** Records to process follows **

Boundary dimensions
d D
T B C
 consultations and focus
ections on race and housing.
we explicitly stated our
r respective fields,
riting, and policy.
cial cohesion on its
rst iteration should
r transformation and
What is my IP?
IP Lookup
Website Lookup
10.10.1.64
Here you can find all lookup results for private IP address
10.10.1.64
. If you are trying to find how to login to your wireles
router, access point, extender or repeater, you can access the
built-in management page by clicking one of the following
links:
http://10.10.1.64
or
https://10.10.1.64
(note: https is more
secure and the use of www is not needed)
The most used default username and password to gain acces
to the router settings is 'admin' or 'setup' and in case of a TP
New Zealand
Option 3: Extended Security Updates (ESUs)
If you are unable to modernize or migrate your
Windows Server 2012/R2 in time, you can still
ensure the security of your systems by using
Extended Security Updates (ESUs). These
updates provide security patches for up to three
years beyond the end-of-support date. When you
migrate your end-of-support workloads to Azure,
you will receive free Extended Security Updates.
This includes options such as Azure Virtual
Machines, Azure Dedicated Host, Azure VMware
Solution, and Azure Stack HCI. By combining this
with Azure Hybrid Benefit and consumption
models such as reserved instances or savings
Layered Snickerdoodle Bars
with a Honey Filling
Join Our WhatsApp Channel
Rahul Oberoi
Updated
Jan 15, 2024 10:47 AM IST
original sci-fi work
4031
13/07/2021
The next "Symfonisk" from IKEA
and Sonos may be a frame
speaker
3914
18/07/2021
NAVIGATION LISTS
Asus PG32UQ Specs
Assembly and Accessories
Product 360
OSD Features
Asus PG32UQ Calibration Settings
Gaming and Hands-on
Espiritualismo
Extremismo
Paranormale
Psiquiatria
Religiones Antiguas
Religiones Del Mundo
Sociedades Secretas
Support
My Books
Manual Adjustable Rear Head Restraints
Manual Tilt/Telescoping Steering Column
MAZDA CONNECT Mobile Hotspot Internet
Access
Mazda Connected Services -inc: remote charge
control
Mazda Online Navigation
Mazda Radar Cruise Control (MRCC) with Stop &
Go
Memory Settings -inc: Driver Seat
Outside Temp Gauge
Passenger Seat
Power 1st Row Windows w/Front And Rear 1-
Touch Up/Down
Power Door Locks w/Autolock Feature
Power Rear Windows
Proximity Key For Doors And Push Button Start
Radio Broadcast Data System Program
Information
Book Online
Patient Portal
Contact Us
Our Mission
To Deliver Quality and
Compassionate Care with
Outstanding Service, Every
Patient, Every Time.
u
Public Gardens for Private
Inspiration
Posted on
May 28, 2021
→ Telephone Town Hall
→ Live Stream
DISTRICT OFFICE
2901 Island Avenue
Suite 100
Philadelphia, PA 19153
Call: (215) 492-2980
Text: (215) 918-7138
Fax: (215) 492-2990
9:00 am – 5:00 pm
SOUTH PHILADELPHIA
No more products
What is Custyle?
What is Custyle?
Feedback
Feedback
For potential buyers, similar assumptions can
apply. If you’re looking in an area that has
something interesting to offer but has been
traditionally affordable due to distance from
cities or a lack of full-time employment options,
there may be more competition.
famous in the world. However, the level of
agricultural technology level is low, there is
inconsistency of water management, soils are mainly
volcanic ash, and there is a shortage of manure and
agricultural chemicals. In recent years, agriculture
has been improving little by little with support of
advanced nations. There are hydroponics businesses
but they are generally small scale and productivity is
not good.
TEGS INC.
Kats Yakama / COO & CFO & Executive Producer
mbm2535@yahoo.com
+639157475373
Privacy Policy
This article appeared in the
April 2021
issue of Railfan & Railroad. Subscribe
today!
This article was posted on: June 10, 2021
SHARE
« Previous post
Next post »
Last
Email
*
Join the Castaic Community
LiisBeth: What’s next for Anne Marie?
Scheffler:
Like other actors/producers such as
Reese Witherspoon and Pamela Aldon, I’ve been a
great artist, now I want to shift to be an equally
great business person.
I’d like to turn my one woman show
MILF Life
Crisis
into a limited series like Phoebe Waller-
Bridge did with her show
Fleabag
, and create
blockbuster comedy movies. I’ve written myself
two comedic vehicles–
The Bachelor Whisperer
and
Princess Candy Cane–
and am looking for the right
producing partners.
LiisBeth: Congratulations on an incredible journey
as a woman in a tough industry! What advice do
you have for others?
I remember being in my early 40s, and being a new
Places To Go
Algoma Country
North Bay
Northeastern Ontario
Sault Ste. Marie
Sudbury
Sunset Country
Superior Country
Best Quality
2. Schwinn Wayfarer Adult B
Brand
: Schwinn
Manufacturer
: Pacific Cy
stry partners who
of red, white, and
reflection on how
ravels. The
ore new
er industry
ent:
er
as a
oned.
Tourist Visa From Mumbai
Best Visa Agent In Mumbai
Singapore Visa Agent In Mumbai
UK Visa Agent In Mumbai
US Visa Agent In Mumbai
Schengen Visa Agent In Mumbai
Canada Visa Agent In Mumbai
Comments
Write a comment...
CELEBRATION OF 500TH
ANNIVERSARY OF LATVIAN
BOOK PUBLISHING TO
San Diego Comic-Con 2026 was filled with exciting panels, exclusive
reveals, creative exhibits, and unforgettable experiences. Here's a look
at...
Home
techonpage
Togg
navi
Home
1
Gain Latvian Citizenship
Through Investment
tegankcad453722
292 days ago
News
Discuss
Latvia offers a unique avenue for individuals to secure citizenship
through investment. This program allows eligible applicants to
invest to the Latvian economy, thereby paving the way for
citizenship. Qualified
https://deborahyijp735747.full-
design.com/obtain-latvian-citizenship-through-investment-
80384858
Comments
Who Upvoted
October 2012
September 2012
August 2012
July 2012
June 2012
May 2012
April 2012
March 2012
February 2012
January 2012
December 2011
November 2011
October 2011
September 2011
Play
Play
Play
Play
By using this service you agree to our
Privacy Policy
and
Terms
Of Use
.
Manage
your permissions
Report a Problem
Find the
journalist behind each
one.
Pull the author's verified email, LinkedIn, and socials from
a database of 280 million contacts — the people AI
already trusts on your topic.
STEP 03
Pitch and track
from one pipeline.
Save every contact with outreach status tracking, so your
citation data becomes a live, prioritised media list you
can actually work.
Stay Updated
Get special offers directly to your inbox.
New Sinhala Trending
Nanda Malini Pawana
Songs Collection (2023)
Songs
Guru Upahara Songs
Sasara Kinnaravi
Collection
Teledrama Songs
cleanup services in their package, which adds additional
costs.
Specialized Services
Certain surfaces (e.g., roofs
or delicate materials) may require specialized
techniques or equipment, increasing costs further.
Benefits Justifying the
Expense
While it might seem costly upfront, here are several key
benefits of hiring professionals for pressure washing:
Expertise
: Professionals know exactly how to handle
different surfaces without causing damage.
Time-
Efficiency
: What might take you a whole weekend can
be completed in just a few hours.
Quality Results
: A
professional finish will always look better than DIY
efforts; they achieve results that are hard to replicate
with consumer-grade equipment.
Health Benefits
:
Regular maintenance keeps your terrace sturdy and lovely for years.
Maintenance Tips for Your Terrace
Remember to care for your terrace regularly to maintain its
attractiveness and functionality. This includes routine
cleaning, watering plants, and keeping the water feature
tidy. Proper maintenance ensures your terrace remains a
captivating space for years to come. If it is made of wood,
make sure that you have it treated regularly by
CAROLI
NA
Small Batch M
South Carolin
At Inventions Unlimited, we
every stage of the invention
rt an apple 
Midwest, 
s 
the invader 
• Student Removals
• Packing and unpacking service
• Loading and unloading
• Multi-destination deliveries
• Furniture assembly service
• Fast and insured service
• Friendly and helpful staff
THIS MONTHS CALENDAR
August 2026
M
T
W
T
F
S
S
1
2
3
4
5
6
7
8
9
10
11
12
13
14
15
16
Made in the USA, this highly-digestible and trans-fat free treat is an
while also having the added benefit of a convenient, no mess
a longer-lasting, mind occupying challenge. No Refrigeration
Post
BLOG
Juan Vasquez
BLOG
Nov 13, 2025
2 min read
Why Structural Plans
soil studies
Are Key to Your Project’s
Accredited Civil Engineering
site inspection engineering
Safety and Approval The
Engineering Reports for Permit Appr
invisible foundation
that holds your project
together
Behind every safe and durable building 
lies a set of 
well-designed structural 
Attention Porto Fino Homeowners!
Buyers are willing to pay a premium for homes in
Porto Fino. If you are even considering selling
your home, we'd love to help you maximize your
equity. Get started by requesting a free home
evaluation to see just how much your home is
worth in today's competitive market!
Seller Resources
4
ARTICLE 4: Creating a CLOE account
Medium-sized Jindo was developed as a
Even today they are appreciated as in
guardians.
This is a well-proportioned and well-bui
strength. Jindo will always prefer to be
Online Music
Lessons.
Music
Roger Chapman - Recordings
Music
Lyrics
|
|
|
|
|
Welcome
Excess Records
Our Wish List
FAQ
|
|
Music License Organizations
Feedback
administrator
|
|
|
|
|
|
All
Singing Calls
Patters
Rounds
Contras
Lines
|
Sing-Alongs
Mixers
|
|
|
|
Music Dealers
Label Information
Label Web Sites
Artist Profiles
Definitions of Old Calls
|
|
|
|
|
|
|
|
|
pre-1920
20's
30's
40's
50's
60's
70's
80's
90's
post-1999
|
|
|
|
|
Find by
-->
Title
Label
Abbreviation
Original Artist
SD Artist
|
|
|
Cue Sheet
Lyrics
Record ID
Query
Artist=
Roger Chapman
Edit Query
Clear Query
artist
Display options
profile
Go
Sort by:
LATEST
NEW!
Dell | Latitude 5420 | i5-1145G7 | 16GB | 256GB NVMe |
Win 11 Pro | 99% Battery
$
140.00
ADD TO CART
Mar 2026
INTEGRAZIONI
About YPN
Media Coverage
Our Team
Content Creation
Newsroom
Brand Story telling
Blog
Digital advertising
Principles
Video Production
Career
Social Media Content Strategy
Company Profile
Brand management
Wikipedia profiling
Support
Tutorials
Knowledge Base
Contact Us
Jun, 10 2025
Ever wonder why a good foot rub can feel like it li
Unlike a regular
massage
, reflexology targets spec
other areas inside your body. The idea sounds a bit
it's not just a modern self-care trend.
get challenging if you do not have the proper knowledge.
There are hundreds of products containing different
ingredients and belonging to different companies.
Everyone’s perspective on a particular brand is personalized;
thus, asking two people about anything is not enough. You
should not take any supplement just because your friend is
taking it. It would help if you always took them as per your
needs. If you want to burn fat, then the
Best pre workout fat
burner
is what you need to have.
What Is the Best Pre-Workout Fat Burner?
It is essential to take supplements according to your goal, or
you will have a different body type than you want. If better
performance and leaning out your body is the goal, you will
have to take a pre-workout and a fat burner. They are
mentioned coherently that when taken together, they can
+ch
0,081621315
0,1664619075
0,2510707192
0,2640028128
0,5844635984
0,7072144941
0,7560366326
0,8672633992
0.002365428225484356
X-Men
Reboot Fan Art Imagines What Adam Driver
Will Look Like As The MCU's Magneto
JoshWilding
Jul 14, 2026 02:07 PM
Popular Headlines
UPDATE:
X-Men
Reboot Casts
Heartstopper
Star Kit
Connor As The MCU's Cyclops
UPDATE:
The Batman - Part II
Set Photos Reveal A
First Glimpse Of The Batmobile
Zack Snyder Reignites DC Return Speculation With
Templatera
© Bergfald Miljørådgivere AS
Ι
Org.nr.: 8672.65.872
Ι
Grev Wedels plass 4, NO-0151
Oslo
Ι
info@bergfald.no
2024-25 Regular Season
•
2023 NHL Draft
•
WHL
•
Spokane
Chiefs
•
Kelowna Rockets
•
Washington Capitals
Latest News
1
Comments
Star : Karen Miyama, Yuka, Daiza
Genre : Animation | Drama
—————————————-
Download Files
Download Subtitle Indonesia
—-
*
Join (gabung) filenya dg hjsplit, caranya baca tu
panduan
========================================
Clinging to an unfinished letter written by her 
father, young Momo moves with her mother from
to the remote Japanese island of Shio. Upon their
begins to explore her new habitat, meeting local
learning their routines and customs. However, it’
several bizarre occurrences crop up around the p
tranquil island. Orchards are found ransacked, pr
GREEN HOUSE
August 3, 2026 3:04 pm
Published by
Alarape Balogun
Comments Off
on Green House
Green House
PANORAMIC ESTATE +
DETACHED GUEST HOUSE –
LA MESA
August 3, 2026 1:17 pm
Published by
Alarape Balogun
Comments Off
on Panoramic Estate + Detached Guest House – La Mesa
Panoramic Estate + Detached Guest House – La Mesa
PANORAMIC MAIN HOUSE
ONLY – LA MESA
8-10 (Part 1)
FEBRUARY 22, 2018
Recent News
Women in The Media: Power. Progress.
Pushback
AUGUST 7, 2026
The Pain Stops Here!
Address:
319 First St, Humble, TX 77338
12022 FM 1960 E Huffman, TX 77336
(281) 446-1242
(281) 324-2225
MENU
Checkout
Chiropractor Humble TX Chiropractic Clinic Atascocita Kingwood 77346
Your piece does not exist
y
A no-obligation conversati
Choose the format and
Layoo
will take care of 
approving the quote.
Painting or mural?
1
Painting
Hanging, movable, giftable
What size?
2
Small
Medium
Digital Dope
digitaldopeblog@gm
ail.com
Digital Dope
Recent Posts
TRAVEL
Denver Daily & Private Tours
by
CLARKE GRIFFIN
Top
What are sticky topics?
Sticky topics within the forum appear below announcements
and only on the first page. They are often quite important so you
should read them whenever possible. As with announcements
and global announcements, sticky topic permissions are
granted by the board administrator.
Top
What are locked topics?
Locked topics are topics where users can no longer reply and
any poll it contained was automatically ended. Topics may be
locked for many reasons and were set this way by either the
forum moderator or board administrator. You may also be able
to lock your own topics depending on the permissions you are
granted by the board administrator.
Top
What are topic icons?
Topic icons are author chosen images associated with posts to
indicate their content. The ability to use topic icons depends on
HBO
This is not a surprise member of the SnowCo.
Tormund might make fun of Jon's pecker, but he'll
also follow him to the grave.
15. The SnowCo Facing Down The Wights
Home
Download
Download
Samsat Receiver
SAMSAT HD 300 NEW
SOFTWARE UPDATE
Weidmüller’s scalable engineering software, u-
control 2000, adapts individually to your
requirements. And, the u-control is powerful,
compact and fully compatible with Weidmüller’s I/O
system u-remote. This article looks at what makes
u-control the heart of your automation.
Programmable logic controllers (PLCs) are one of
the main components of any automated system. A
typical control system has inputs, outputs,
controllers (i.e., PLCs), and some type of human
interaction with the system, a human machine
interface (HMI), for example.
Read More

** End of Records to process **

Reproduce the material verbatim from its first line through the line containing "ensure the security of your systems by using", including both of those lines.

Boundary dimensions
d D
T B C
 consultations and focus
ections on race and housing.
we explicitly stated our
r respective fields,
riting, and policy.
cial cohesion on its
rst iteration should
r transformation and
What is my IP?
IP Lookup
Website Lookup
10.10.1.64
Here you can find all lookup results for private IP address
10.10.1.64
. If you are trying to find how to login to your wireles
router, access point, extender or repeater, you can access the
built-in management page by clicking one of the following
links:
http://10.10.1.64
or
https://10.10.1.64
(note: https is more
secure and the use of www is not needed)
The most used default username and password to gain acces
to the router settings is 'admin' or 'setup' and in case of a TP
New Zealand
Option 3: Extended Security Updates (ESUs)
If you are unable to modernize or migrate your
Windows Server 2012/R2 in time, you can still
ensure the security of your systems by using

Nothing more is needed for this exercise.